- Children will not be expected to take separate practice papers – instead, practice exercises will be incorporated into the main papers.
- There will be two main tests, one assessing reasoning ability and one assessing pupils’ attainment in literacy and numeracy. There will be scope to vary the exercises within the tests to keep the format fresh.
- All tests will be in multiple-choice format and will be standardised against the performance of a national sample.
- All candidates will complete a writing task under test conditions, which happens currently. This will not be marked, but will be available to local Headteacher panels that can look at borderline cases at the request of the primary school. The new writing task will be shorter than at present, so that all the assignments can be completed on one day
Parents whose children expect to take the tests in September 2014 will find out more information about the next Kent Test during May 2014. Information will be posted on the council’s website www.kent.gov.uk in time to allow parents to consider whether or not to register their children for the tests by the June deadline.
The new tests will comprise two main papers instead of three as in previous years, with an additional writing task to be used only where there is a headteacher assessment (HTA) as before. The first paper will probably have content similar to the previous verbal and non-verbal reasoning tests, and will have elements of both, but test different aspects of the two reasoning types from year to year, and possibly in different proportions. We shall not know the exact make up and style until the first papers are set. GL Assessment refers to four reasoning types on its website, including verbal and non-verbal reasoning. However, it also lists Spacial Awareness and Quantitative Reasoning, both of which it explains as part of NVR. The second paper will be a combination of numeracy (which is the current third paper) but will also test literacy for the first time in many years. Again we shall need to see the first papers to be confident of content, but as it is to be a multiple choice paper, as is the first one, I anticipate it will be mainly a comprehension task, possibly with an element of grammar.

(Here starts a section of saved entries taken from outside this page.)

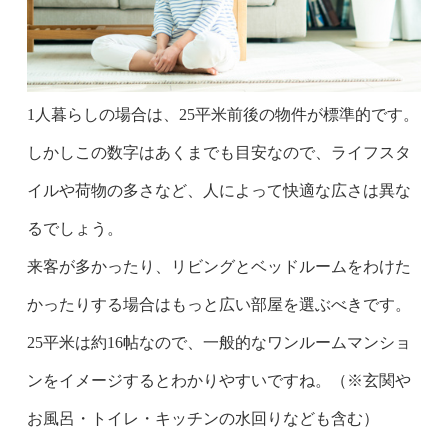
1人暮らしの場合は、25平米前後の物件が標準的です。
しかしこの数字はあくまでも目安なので、ライフスタ
イルや荷物の多さなど、人によって快適な広さは異な
るでしょう。
来客が多かったり、リビングとベッドルームをわけた
かったりする場合はもっと広い部屋を選ぶべきです。
25平米は約16帖なので、一般的なワンルームマンショ
ンをイメージするとわかりやすいですね。（※玄関や
お風呂・トイレ・キッチンの水回りなども含む）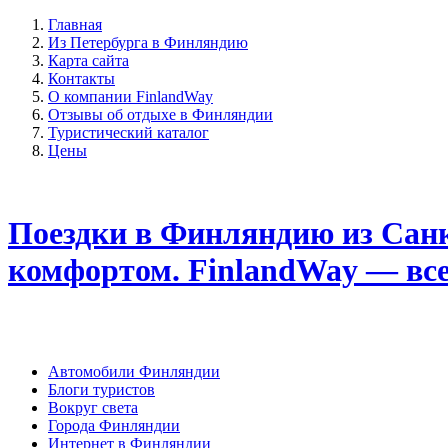
Главная
Из Петербурга в Финляндию
Карта сайта
Контакты
О компании FinlandWay
Отзывы об отдыхе в Финляндии
Туристический каталог
Цены
Поездки в Финляндию из Санк
комфортом. FinlandWay — вс
Автомобили Финляндии
Блоги туристов
Вокруг света
Города Финляндии
Интернет в Финляндии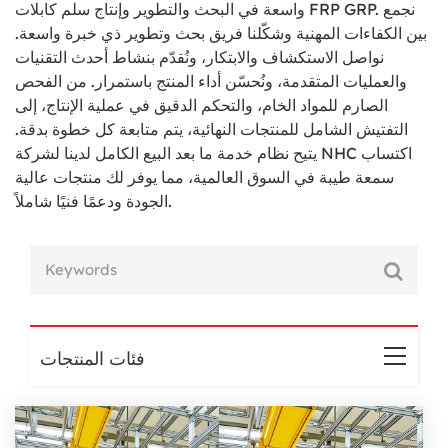
واسعة في البحث والتطوير وإنتاج سلم كابلات FRP GRP. نجمع
بين الكفاءات المهنية وشكّلنا فريق بحث وتطوير ذي خبرة واسعة.
نواصل الاستكشاف والابتكار، ونُقدّم بنشاط أحدث التقنيات
والعمليات المتقدمة، ونُحسّن أداء المنتج باستمرار. من الفحص
الصارم للمواد الخام، والتحكم الدقيق في عملية الإنتاج، إلى
التفتيش الشامل للمنتجات النهائية، يتم متابعة كل خطوة بدقة.
يتيح نظام خدمة ما بعد البيع الكامل لدينا لشركة NHC اكتساب
سمعة طيبة في السوق العالمية، مما يوفر لك منتجات عالية
الجودة ودعمًا فنيًا شاملاً.
فئات المنتجات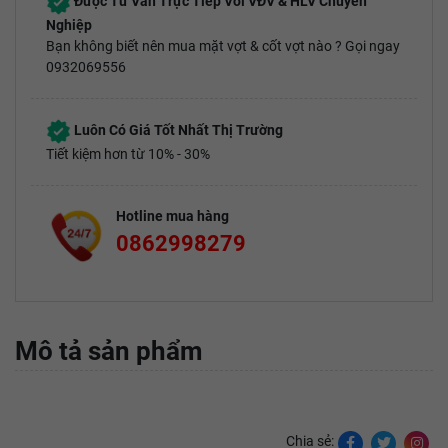
Được Tư Vấn Trực Tiếp Với VĐV & HLV Chuyên
Nghiệp
Bạn không biết nên mua mặt vợt & cốt vợt nào ? Gọi ngay
0932069556
Luôn Có Giá Tốt Nhất Thị Trường
Tiết kiệm hơn từ 10% - 30%
Hotline mua hàng
0862998279
Mô tả sản phẩm
Chia sẻ:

KCC hopes that the flexibility of the new format will reduce the effects of coaching and certainly the first year's test will be partly uncharted waters, but I anticipate the coaching industry and the obsessives will go into full speed to seek out possible examples of the new format, and by Year Two will be geared up. However, the very uncertainty of content and arrangement of it across the two papers will reduce the effect and hopefully provide a more level playing field, which should be applauded by all parents.

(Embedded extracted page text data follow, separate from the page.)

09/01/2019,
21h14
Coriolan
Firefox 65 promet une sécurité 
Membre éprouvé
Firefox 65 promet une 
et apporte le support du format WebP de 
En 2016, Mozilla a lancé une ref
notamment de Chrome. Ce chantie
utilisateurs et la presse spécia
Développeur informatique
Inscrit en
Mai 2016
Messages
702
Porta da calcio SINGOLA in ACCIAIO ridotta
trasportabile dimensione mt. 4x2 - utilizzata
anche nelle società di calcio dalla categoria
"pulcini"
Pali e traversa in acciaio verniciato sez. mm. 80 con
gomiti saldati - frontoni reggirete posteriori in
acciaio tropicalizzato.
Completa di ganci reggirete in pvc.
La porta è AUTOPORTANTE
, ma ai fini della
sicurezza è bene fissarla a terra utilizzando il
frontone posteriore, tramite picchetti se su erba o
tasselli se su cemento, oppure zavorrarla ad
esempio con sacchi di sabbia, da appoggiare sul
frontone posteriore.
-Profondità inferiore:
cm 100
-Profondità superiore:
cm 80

One school which will be a barometer of the success of the new tests is The Judd School in Tonbridge, our super selective grammar with the highest requirements in the Kent Test. Judd has made it clear it wants to attract the boys with the highest ability, not those most heavily coached and will be watching the outcomes of the 2014 Kent Test with great interest. It will then decide if it will stay with the Kent Test (assuming it worked!) or abandon it and seek its own test with a stronger element of literacy. Interestingly, both the Dover and now the Shepway Test which are run as an alternative to the Kent Test have a significant literacy element, which they claim enables them to select more children of grammar school ability with such strengths. Tests such as these can be administered by a small group of schools whoa re able to mark literacy papers by hand and ensure consistency of assessment. Sadly, this is not possible across the 12,000 Kent Test applicants, which is why the 'literacy' element is assessed by a multiple choice paper.
Another website contains many postings by parents across the country whose children have taken and passed the Kent Test with high passes. They are seeking advice on whether they will get places at the super-selectives and will then deign to consider moving to Kent to take up these places. Kent parents seeking places in their local grammar schools will and should be incensed by such practices.
The new tests are to be set by GL Assessment, who have produced KCC 11 plus tests for some years, which will come as a surprise to many, for this format is one that has been used by another organisation, CEM, a rapidly expanding assessment group. GL Assessment produce test papers for sale, but KCC made it a requirement in their tender that main test material must not be available for purchase. It therefore remains to be seen whether we will see practice material in the future claiming to be aligned to the Kent process, especially as KCC intend keeping access to test content restricted.